Below, we can see that our model performs well, when compared to the true class or true coordinates in this case.

Figure: Output

Conclusion

In this guide, we explored how to adapt Vision Transformers for object detection, demonstrating effective techniques using the Caltech-101 dataset.

By implementing positional encodings and patch embeddings, we built a model that performed well in detecting objects and predicting bounding boxes.

To enhance your own projects, consider experimenting with hyperparameter tuning and data augmentation techniques.
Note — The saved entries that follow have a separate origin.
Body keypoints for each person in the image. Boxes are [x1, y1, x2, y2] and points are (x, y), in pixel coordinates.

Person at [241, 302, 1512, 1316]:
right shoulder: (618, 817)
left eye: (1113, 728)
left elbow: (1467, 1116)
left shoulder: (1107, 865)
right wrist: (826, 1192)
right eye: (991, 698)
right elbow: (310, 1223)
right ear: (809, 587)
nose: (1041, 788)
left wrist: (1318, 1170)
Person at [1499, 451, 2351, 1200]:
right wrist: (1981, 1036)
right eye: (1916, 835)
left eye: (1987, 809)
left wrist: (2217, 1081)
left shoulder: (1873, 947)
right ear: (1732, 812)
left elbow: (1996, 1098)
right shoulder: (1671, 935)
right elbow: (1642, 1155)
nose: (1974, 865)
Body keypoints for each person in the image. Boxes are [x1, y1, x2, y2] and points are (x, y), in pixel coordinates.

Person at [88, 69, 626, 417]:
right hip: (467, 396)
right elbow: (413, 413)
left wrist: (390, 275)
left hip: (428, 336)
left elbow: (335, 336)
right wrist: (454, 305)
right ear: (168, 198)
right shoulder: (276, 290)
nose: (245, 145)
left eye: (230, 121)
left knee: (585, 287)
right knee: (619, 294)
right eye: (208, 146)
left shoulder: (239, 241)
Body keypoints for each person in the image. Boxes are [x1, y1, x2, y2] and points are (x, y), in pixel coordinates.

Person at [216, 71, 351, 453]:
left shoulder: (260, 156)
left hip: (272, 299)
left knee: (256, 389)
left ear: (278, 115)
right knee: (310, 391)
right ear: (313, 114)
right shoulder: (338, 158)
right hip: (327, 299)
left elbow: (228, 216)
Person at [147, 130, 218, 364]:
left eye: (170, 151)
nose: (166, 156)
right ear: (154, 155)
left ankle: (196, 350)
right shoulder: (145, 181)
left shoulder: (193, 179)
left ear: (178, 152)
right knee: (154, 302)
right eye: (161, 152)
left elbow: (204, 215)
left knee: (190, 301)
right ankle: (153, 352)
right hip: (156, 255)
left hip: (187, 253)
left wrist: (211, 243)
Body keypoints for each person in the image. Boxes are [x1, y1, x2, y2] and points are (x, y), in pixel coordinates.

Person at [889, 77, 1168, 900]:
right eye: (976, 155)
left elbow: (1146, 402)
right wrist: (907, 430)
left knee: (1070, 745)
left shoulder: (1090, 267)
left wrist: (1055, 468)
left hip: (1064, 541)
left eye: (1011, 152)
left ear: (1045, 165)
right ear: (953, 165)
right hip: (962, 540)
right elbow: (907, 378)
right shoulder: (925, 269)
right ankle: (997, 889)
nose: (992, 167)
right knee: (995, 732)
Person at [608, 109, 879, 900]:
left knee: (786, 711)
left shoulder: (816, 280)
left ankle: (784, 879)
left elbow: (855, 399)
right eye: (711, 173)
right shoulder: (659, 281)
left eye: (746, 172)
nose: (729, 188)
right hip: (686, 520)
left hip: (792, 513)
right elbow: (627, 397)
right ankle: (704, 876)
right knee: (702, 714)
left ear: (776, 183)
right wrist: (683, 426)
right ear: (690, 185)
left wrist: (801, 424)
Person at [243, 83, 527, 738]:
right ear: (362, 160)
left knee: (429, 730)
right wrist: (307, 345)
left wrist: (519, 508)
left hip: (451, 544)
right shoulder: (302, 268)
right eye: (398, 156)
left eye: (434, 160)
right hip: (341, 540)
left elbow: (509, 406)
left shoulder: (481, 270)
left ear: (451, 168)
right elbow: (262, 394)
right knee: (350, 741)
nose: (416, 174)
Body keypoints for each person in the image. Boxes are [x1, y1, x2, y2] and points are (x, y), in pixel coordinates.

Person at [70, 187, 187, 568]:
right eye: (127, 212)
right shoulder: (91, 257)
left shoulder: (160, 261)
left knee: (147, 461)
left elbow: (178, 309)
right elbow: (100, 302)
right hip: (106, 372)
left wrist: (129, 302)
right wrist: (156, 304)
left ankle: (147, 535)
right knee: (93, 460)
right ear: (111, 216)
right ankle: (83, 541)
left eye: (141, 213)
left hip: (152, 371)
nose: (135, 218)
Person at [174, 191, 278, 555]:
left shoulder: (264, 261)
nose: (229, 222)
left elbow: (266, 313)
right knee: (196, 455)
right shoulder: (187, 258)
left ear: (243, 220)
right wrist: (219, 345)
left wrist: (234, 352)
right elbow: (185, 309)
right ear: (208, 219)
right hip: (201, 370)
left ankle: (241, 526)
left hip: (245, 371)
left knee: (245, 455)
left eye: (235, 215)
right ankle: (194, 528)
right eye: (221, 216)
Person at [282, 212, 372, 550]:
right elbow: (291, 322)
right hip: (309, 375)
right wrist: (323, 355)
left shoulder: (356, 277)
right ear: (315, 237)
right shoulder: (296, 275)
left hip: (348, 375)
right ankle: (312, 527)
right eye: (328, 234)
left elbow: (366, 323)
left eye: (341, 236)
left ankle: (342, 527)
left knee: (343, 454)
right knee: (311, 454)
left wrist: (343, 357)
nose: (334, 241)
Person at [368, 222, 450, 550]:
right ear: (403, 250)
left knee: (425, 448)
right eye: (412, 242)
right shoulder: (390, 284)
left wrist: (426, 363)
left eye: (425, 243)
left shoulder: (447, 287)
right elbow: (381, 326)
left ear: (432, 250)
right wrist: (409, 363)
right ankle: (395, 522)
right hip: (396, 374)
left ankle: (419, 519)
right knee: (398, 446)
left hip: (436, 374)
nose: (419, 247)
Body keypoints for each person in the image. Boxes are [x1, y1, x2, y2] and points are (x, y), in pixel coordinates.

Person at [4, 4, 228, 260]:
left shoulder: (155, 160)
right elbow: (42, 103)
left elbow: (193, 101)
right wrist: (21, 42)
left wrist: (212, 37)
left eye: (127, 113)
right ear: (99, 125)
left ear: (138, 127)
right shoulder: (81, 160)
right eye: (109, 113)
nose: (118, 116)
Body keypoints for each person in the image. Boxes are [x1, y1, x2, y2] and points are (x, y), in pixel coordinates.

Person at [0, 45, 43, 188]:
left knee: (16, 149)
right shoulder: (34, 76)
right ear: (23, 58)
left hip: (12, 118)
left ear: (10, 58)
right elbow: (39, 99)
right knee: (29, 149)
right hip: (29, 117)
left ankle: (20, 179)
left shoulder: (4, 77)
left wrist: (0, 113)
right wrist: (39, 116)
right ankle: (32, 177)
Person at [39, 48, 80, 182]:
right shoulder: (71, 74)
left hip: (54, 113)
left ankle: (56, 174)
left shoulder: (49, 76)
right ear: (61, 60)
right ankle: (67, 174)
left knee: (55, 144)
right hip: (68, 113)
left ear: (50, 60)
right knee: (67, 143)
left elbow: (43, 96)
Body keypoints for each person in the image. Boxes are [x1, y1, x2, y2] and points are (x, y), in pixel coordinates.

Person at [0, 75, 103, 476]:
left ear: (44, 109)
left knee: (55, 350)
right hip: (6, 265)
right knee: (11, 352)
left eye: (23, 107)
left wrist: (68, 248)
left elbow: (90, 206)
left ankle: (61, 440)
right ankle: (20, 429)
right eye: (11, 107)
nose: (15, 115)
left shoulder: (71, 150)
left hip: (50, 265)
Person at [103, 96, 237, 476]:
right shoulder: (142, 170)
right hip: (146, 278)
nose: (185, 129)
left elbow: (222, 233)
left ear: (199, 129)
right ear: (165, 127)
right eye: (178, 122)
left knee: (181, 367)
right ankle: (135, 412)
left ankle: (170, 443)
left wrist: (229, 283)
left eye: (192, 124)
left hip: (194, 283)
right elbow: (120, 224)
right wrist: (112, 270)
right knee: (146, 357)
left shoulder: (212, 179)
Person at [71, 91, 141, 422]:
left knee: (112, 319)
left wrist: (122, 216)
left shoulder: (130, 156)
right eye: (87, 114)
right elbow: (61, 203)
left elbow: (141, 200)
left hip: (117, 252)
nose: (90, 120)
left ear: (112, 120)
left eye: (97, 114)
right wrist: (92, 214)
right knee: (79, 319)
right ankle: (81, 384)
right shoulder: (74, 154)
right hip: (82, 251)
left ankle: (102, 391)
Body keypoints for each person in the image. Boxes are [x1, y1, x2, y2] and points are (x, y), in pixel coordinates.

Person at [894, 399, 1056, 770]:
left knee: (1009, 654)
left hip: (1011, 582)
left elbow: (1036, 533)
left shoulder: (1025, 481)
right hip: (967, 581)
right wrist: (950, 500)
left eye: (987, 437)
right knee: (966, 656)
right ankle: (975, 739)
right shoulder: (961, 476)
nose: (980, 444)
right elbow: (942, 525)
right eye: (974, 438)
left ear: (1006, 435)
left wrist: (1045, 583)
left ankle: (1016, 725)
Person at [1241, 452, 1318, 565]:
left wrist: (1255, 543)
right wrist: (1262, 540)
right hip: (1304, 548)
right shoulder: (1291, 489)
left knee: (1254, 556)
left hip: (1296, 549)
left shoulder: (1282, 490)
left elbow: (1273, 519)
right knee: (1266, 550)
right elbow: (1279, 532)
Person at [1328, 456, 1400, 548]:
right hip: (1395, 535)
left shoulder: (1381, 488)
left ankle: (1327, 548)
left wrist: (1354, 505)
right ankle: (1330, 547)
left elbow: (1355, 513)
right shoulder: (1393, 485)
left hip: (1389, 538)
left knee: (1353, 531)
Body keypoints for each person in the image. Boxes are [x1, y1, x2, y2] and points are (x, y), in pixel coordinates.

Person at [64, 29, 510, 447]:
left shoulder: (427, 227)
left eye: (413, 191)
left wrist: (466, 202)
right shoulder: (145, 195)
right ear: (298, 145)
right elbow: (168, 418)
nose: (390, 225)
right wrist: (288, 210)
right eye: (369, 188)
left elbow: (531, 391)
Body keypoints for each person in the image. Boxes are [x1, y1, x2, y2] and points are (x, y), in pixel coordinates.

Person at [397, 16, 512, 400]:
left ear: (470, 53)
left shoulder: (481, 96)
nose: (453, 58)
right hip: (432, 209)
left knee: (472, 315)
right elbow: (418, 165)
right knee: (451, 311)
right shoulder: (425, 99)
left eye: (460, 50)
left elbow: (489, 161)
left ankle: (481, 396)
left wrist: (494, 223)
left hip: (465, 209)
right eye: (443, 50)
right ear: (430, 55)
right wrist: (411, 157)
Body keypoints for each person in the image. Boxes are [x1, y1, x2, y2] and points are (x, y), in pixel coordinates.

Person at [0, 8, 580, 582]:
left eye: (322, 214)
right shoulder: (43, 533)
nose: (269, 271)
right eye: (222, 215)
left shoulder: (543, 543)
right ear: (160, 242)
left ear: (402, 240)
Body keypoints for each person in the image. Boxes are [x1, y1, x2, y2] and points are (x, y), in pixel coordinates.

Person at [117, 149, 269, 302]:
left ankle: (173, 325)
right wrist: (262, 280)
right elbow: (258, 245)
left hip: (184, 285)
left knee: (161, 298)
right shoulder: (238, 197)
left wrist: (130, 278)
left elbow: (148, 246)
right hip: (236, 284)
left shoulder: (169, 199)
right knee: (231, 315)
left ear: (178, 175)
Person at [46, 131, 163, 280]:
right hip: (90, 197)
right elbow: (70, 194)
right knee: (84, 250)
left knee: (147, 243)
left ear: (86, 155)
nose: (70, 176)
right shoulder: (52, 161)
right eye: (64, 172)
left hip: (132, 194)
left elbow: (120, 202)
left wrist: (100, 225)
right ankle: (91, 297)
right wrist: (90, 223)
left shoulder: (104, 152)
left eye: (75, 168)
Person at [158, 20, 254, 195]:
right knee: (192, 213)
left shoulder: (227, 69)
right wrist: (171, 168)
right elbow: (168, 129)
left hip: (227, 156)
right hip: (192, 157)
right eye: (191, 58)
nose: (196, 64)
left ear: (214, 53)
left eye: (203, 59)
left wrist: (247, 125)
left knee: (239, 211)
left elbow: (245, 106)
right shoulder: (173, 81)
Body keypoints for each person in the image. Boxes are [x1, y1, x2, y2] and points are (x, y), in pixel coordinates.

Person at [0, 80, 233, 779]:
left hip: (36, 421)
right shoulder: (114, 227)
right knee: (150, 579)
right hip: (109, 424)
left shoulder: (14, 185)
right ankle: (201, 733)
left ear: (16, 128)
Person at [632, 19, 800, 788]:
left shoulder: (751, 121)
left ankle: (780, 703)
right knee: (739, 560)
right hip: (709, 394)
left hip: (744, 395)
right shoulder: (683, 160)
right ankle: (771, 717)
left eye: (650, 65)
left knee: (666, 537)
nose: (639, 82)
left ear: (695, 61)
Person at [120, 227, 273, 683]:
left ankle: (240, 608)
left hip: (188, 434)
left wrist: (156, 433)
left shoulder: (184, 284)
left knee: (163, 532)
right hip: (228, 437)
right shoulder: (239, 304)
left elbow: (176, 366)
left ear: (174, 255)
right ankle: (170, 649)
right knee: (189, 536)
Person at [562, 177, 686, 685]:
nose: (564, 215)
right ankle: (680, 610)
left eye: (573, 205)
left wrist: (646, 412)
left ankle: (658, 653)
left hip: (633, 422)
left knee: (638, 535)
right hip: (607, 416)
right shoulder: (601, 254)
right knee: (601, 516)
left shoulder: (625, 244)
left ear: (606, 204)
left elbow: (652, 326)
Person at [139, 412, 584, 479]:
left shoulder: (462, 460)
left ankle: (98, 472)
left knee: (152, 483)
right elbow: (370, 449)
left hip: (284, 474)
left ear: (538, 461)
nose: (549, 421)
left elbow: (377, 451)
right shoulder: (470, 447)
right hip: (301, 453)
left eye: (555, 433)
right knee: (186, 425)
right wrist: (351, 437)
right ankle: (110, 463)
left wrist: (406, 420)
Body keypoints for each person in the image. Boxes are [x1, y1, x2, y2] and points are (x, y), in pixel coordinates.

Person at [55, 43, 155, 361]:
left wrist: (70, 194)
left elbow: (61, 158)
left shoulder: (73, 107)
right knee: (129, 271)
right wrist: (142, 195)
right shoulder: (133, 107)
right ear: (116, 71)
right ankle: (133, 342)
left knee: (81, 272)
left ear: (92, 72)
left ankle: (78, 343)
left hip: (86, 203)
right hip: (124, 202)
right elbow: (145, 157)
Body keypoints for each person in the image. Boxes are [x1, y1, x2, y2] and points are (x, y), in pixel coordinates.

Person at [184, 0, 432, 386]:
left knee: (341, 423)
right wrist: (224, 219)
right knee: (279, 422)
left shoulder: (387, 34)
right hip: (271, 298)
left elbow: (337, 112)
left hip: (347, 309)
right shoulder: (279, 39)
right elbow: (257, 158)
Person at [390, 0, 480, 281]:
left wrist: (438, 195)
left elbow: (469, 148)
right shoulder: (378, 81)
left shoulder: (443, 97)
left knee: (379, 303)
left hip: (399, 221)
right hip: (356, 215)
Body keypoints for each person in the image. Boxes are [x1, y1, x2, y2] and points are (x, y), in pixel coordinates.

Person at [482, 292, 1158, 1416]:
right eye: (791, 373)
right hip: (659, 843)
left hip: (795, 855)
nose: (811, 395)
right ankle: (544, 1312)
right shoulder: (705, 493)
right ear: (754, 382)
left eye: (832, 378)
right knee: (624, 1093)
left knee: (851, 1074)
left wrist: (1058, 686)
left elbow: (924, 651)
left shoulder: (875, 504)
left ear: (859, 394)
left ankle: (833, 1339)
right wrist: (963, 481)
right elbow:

For further insights on deep learning and object detection, check out related articles on our blog. Stay updated as we continue to refine these techniques and share new findings!

Frequently Asked Questions

1. What are vision Transformers?

Vision transformers find broad utility in prominent image recognition tasks like object detection, segmentation, image classification, and action recognition.

Furthermore, they are employed in generative modeling and multi-modal applications, encompassing visual grounding, answering visual questions, and solving visual reasoning problems.

2. What is object Detection?

Object detection, in the field of computer vision, involves identifying the presence and location of objects within images or video frames.

Typically, object detection methods make use of machine learning or deep learning approaches to yield significant outcomes.